Another mystery yet to be resolved by the hearings is how the Convoy came to become an illegal occupation.  Exhaustion with the Convoy’s insistence on its being heard does not in itself make the Convoy illegal or violent against persons or property.  Violating city parking by-laws on Wellington Street, Ottawa, does not make the Convoy an illegal occupation.  Premier Doug Ford of Ontario may have been the first to say that the Convoy was illegal, but that does not make it so.  Nevertheless, government ministers have taken pains to refer to the Convoy as illegal.  Which, let it be said, does not in itself constitute an act or threat of serious violence against persons or property.

Let’s turn now to the business of “for the purpose of achieving a political, religious, or ideological objective.”  We can disregard religious and focus on political and ideological.  The Trudeau government is philosophically progressive, which makes everything political a battle of ideologies.  That’s why to discredit the Convoy, the government made all kinds of references to unsavory ideologies, like white supremacism, fascism, racism, etc.  But objectively speaking the Convoy wanted a political goal: a reversal of policy on the vaccine mandate on truckers who cross the border.  The Trudeau government saw the Convoy as a challenge to its power.  Who has power, and who makes the decisions, are central to progressive ideologues.  They believe in rule of experts, precisely as occurred during the COVID pandemic.  The Trudeau government was exercising its power to deliver on the rule by expert, and hence cannot possibly bow to the wishes of truckers, who aren’t experts.

This may go to explain why the Trudeau government never, ever contemplated parlaying with the Convoy.  “This is a democracy, we can’t talk to protesters!  They’re not experts!”  And the campaign to discredit the Convoy served that end, of making parlaying with the Convoy either impossible or unnecessary.
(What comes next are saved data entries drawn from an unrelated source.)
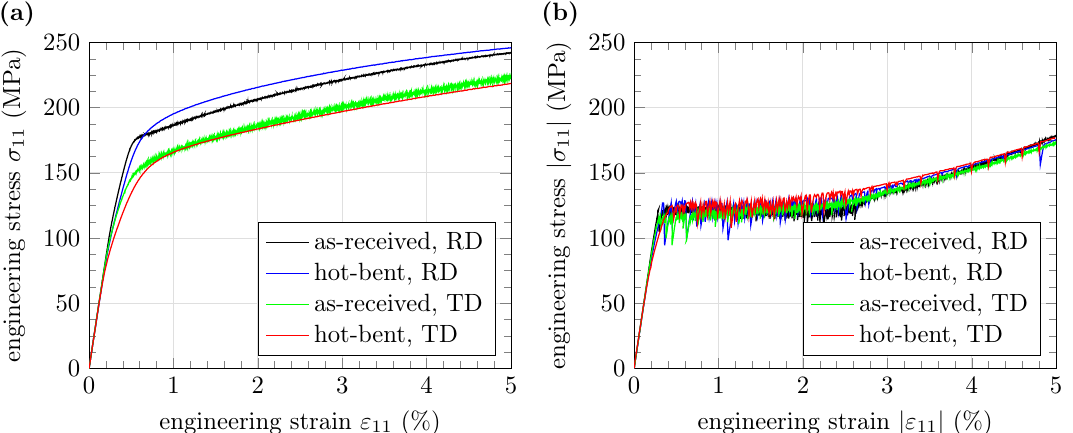
Figure 8. Engineering stress–strain curves from strain-controlled uniaxial tests with the as-received and the hot-bent material in RD and TD: ( a ) engineering stress strain curves of the uniaxial tension tests; ( b ) engineering stress strain curves of the uniaxial compression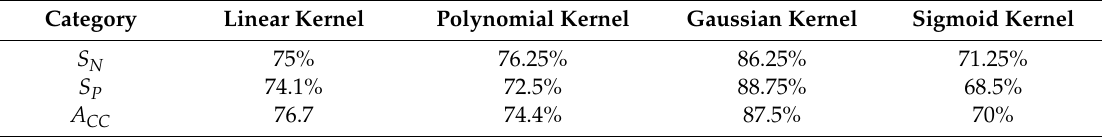
Table 4. Classification accuracy with di ff erent kernel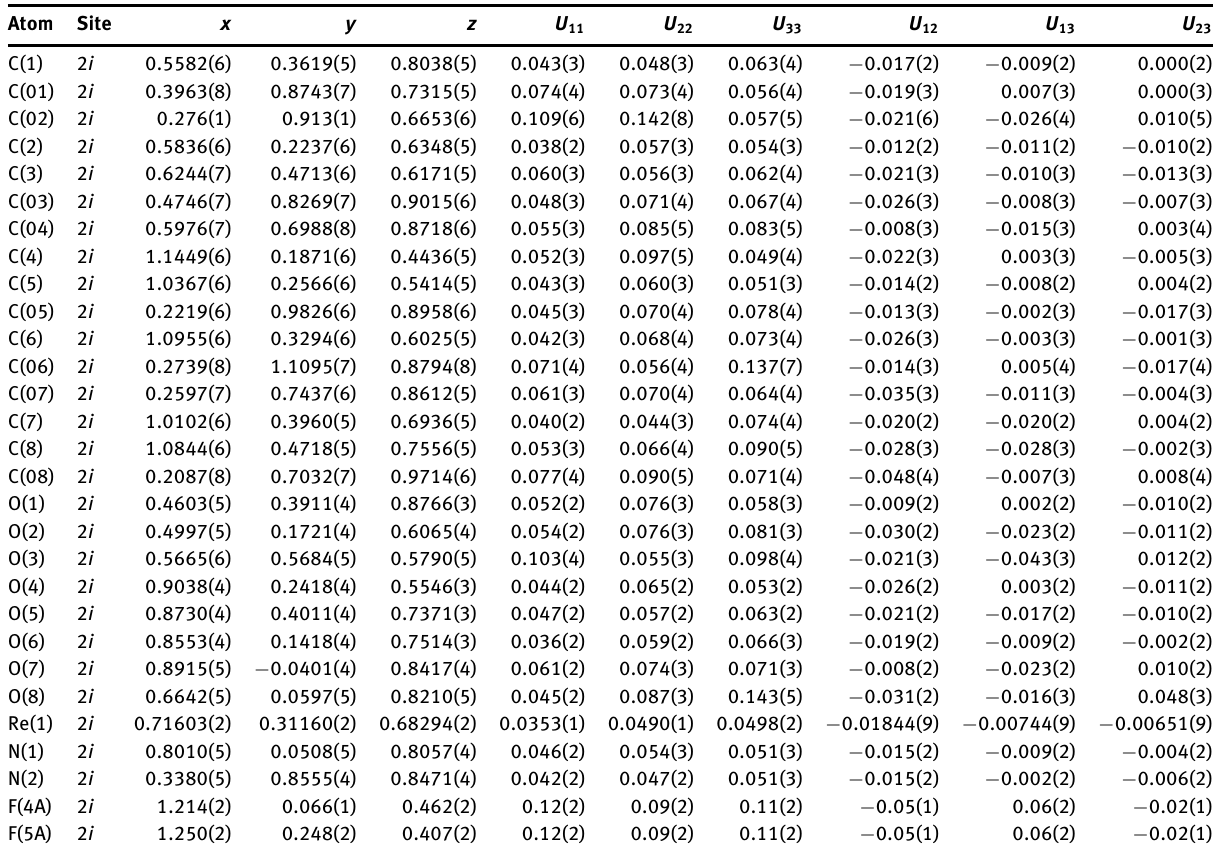
Table 3: Atomic displacement parameters (Å 2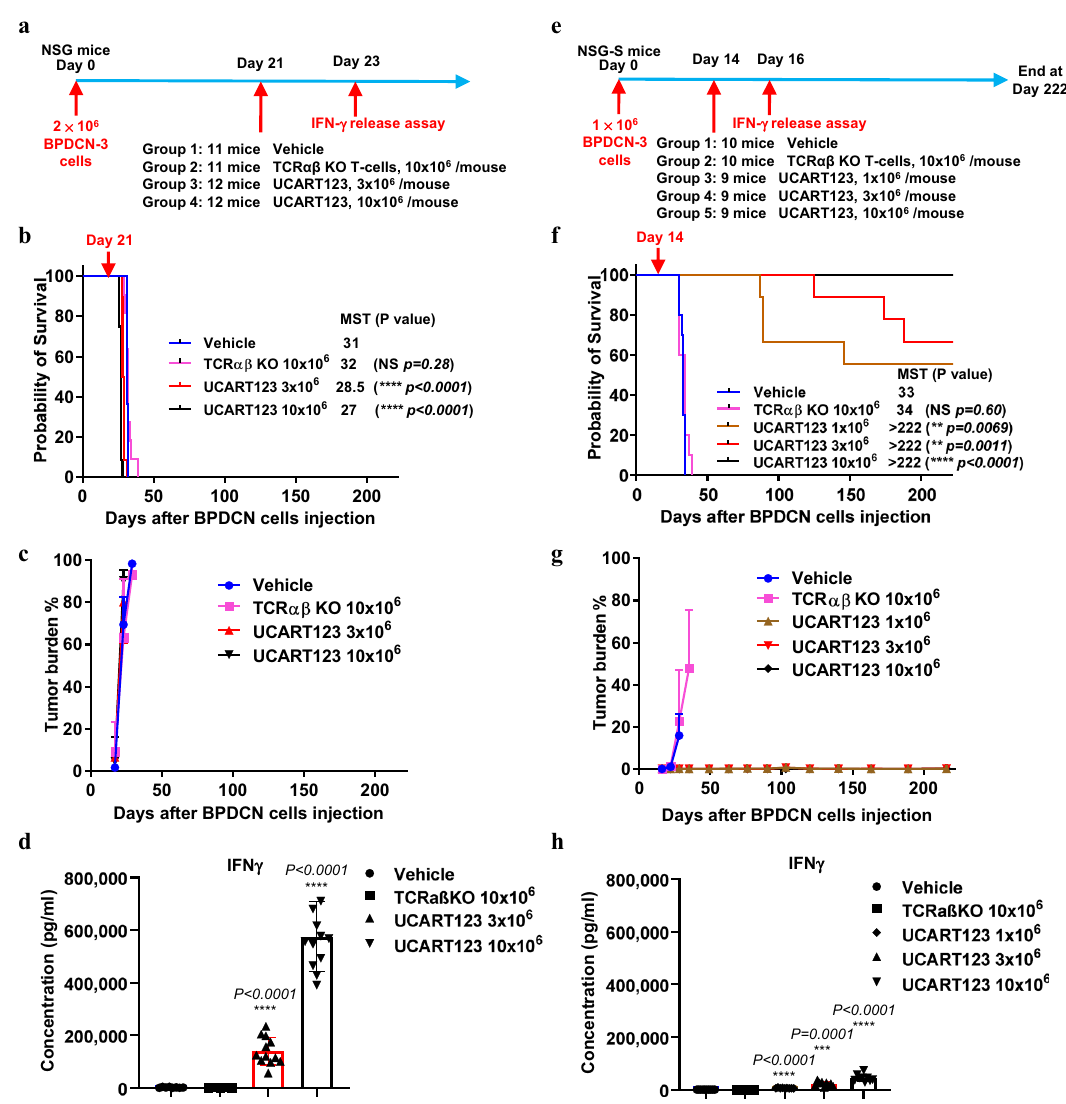
Fig. 4 Evidence of severe cytokine release at high tumor burden in the PDX-2 BPDCN experiment. a Experimental design using BPDCN-3 cells. When engraftment was con fi rmed on day 21 after tumor cell injection (0.1 – 23.5% circulating BPDCN), mice were randomized into 4 treatment groups (n = 11-12 mice/group) and received treatment as follows: vehicle; 10 × 10 6 TCR αβ KO T cells; 3 × 10 6 UCART123 cells; or 10 × 10 6 UCART123 cells by single tail vein injection. b Survival among the treatment groups was estimated by the Kaplan-Meier method. MST = median survival time (in days). c High baseline and rapidly progressing tumor burden in all cohorts. The mean ± SD value is presented. d Mice in the UCART123-treated groups, which had a high tumor burden when treatment began, died earlier than control mice, showing high levels of IFN γ in peripheral blood samples at Day 2 following T cells injection. The mean ± SD value is presented. e Experimental design of a separate experiment with PDX-2 experiment. In this study, mice injected with BPDCN-3 (1×10 6 tumor cells/mouse) received similar treatment, this time in 5 groups (3 UCART123 doses; n = 9 – 10 mice/group) that was initiated on day 14 after injection of tumor cells, when tumor burden was low (0% circulating BPDCN, 0.9 – 1.1% engraftment in the bone marrow). f – h UCART123 extended survival ( f ) and reduced or eliminated circulating BPDCN cells ( g ; no engraftment was seen in cohorts that received 3 or 10 × 10 6 UCART123) when therapy initiated at a low tumor burden. IFN γ levels in peripheral blood were measured 2 days following T cell injection ( h ) and were considerably lower than in the 1 st study. MST = median survival time (in days). The mean ± SD value is presented. For b , d , f , h , Compare to vehicle group: Signi fi cance was determined using unpaired two-tailed t-test annotated as “ NS ” (not signi fi cant , p ≥ 0.05), **P ≤ 0.01, *** P ≤ 0.001, **** P < 0.0001. Source data are provided as a Source data fi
When the Convoy protesters proved tougher and more persistent than the government imagined, it determined, contrary to fact, that the Convoy protest was “directed toward or in support of the threat or use of acts of serious violence against persons or property.”

Holding to that legal fiction is crucial to the government maintaining that the invocation of the EA was necessary and justified.  That’s what we’re getting from government ministers.